Estimates range from $14,500-$19,000 for the lightest known fly rod in existence, a 6-foot H.S. Gillum, to $50-$75 for a Hardy "Rough Fish" 7-foot-1-inch rod.
The 428-lot auction also features a group of fly reels, including a raised pillar fly reel, described in the auction catalog as "the most valuable American fly reel." Expected to bring $16,000-$20,000, the handmade reel is stamped "Philbrook & Paine, Maker -- Pat. Apld. For," which implies that the reel was made by Philbrook and Paine, two Maine machinists, before their granting of the 1877 patent to the H.L. Leonard Rod Co. in Central Valley, N.Y.
. . .
The 2004 auction season also will be launched Saturday by Outer Cape Auctions with a sale of some 160 works of art at the Provincetown Town Hall, starting at 4 p.m.
Highlights include an oil painting of a storm scene by Anne Packard, a watercolor dune scene by Philip Malicoat, a wharf scene by Gerrit Hondius, a snowy street scene by Joseph Biel, a signed print by Salvatore Dali, cubist works by Remo Farruggio, and a signed stone lithograph by Joan Miro.
. . .
An incredible auction record was the one set for a maritime model when a Navy Board warship model sold for $1,120,039 last month at Christie's in England. It was a 1:48 scale, 40-gun model of an unrigged English two-deck Fifth Rate circa 1710-24.
. . .
Although they didn't set records, there were many noteworthy fall auctions whose results should be reported, including James D. Julia's three-day firearms auction in Portsmouth, N.H., that grossed $3.3 million.
The top seller of the 1,177 lots was what is considered the finest pair of Nimschke engraved gold and nickel single-action Army Colt revolvers in existence.

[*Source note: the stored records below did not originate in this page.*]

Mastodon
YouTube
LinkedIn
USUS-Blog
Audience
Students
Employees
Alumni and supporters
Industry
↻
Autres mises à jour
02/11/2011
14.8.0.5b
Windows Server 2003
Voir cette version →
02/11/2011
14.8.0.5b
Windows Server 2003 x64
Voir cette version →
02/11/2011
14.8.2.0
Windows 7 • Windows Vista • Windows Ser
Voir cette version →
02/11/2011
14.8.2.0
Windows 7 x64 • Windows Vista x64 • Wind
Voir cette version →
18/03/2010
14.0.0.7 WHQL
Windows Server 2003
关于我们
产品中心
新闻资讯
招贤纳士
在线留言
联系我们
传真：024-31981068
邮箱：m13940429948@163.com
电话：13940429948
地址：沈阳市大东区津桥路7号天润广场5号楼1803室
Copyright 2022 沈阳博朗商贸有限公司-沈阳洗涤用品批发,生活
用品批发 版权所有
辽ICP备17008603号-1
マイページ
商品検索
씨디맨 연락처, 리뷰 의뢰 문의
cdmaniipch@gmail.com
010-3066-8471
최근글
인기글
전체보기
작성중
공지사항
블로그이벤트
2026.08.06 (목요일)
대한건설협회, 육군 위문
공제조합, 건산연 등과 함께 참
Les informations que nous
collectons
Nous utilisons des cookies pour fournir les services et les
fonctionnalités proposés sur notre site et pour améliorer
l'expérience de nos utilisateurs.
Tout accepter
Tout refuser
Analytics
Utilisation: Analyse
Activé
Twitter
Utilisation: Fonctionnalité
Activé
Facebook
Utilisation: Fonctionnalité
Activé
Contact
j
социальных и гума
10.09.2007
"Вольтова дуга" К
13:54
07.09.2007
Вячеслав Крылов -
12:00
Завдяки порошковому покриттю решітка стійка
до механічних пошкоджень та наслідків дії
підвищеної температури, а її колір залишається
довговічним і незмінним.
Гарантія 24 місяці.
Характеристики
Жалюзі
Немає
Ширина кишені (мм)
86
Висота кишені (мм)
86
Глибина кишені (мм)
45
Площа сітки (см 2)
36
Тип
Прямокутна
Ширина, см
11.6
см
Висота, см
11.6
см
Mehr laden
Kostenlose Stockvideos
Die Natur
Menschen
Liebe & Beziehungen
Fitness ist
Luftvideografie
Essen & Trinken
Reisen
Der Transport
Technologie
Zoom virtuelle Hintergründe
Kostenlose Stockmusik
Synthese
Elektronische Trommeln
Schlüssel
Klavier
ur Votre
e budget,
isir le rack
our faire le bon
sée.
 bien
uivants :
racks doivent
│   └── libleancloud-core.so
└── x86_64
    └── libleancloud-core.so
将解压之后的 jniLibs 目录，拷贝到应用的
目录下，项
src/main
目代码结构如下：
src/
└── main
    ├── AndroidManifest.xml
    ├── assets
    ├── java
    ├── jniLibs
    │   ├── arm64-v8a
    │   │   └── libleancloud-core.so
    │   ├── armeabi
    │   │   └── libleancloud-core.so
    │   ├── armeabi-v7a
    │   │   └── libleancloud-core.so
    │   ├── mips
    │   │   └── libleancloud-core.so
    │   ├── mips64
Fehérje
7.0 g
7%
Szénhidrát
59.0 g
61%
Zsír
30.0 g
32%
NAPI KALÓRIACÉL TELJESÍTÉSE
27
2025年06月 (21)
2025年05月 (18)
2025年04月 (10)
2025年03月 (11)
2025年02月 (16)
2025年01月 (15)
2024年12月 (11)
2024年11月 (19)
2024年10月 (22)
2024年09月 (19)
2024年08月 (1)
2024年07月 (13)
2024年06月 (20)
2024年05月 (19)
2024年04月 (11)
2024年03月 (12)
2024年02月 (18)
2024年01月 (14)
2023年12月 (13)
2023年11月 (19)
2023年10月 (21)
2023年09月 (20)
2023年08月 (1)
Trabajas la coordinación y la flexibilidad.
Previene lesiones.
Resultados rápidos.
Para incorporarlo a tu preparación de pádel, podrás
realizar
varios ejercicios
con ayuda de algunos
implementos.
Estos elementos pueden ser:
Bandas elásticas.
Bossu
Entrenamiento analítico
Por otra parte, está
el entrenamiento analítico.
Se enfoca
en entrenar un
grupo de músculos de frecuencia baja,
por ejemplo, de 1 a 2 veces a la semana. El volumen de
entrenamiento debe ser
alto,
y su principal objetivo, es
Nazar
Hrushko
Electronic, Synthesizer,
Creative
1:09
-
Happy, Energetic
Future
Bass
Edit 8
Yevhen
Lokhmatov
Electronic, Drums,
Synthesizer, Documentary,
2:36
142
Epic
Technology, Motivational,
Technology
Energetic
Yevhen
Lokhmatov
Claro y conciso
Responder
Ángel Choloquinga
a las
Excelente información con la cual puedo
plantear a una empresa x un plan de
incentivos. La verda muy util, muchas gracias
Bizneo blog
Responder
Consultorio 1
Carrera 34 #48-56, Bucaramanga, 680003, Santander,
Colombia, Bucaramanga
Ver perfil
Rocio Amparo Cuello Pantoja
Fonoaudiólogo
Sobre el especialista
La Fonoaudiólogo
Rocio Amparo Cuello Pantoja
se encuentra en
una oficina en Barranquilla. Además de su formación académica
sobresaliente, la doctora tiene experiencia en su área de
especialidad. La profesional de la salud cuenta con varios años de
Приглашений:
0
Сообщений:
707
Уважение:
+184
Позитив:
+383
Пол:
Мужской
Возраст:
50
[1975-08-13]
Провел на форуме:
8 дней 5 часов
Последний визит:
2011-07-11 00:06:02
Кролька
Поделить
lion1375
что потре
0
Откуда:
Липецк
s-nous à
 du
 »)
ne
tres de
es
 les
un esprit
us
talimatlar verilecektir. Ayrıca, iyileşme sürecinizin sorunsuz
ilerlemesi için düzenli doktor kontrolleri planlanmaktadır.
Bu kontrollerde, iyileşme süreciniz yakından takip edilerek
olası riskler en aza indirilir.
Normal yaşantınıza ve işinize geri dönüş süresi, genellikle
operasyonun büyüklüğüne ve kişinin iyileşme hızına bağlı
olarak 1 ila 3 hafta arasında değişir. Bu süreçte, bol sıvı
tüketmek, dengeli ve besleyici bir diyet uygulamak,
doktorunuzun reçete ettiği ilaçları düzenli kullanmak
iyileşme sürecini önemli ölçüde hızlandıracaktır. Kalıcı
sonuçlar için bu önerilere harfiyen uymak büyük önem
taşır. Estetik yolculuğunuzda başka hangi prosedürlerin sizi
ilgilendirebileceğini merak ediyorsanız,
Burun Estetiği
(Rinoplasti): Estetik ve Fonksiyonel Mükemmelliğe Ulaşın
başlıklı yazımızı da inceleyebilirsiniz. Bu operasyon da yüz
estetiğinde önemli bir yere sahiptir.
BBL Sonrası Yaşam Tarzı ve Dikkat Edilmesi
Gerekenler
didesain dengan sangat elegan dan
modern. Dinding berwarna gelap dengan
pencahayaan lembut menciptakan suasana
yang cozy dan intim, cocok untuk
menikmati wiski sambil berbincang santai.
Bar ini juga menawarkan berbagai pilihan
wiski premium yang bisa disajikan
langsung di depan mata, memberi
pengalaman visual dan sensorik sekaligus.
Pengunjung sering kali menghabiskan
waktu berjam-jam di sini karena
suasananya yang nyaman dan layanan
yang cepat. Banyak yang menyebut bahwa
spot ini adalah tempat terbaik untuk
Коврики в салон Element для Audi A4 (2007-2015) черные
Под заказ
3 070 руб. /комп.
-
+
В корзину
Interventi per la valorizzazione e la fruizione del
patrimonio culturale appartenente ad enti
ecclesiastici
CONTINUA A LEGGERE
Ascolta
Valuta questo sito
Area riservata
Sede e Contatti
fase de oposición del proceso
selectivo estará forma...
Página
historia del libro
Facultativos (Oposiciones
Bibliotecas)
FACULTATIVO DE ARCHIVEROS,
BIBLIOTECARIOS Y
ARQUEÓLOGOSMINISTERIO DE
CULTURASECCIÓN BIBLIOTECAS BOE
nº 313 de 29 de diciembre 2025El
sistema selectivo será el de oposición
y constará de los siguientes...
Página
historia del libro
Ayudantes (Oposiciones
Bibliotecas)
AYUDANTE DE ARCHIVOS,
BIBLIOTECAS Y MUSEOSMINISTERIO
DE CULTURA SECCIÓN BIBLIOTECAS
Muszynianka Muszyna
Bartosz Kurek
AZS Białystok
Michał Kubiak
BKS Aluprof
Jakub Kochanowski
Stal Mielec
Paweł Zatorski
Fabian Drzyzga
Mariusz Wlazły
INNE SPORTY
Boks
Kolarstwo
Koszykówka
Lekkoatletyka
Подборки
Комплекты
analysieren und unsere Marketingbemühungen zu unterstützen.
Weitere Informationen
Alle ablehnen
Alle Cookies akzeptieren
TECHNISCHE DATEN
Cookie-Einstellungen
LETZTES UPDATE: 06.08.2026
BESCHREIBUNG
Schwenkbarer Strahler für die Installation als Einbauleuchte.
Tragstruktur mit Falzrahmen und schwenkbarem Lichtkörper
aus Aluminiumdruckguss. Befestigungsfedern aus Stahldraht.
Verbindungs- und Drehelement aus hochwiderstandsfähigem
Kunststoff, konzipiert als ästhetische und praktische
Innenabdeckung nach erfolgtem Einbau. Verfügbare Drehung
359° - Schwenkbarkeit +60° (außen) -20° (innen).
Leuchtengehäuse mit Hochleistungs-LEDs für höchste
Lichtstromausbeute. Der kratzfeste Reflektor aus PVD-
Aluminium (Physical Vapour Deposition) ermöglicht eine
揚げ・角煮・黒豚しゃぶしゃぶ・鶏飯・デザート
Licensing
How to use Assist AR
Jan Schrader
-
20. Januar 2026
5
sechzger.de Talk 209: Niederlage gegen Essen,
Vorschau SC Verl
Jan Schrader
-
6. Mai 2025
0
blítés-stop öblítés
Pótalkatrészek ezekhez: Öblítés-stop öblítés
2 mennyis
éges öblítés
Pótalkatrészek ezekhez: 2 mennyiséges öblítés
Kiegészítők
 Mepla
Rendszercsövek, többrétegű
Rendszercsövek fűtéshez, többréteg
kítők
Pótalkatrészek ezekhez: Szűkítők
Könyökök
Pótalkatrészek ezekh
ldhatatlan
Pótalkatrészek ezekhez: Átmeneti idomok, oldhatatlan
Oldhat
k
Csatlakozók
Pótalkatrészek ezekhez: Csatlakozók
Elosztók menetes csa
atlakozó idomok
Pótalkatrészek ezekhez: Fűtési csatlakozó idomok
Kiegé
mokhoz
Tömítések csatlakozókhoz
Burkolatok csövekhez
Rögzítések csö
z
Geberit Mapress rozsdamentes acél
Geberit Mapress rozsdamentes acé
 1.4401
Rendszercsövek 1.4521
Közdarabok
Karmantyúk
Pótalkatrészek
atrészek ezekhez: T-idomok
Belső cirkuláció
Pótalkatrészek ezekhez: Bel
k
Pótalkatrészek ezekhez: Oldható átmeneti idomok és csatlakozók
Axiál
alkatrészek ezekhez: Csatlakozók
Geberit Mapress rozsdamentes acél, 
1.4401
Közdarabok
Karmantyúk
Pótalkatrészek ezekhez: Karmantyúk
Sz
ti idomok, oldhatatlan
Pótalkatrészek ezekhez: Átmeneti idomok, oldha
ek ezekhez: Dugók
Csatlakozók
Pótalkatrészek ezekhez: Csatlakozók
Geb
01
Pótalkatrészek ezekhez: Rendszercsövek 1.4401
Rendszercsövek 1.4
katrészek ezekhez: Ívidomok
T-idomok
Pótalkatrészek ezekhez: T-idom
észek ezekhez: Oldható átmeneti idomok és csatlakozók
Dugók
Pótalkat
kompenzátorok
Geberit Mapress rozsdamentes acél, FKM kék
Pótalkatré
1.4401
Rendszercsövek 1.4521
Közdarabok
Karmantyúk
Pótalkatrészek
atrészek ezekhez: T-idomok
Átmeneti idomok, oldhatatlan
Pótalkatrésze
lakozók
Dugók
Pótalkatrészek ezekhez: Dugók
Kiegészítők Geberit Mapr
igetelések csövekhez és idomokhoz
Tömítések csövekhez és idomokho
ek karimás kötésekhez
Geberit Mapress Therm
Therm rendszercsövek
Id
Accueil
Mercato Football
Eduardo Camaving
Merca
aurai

The unfired pair of revolvers was purchased by a phone bidder for $276,000.
. . .
The top seller at Frank Kaminski's Thanksgiving weekend auction in Lynnfield was a 5.12- carat emerald-cut diamond ring from a Swampscott family that sold for $27,600.
Other top prices included a signed three-color Grueby vase that fetched $14,375; a Pairpoint Puffy lamp ($11,500); a Marblehead two-color pottery vase ($9,660); a North Shore Queen Anne highboy ($9,200); and an English telescope and a circa 1800 Federal inlaid secretary, each of which brought $8,050.
A 9-foot-4-inch by 11-foot-10-inch antique Heriz Oriental carpet, which had been purchased at a tag sale a month earlier for $60, sold for $3,565.
. . .
A 19th-century English mahogany bookcase-breakfront and an early 20th-century French Louis XVI style gilt bronze mounted mahogany vitrine (a glass-fronted cabinet) brought the two top prices at Skinner's auction of European furniture and decorative arts. The William IV bookcase-breakfront sold for $11,163 against a $3,000-$5,000 estimate and the vitrine for $9,106 against a $1,500-$2,000 estimate.
"Smalls" brought some surprising prices, like the $4,113 paid for an Italian paperweight with a $500-$700 estimate; the $3,819 for a 3-inch French musical snuff box with a $300-$500 estimate; and the $3,055 for an 8-inch Viennese musical jewel box with a $500-$700 estimate.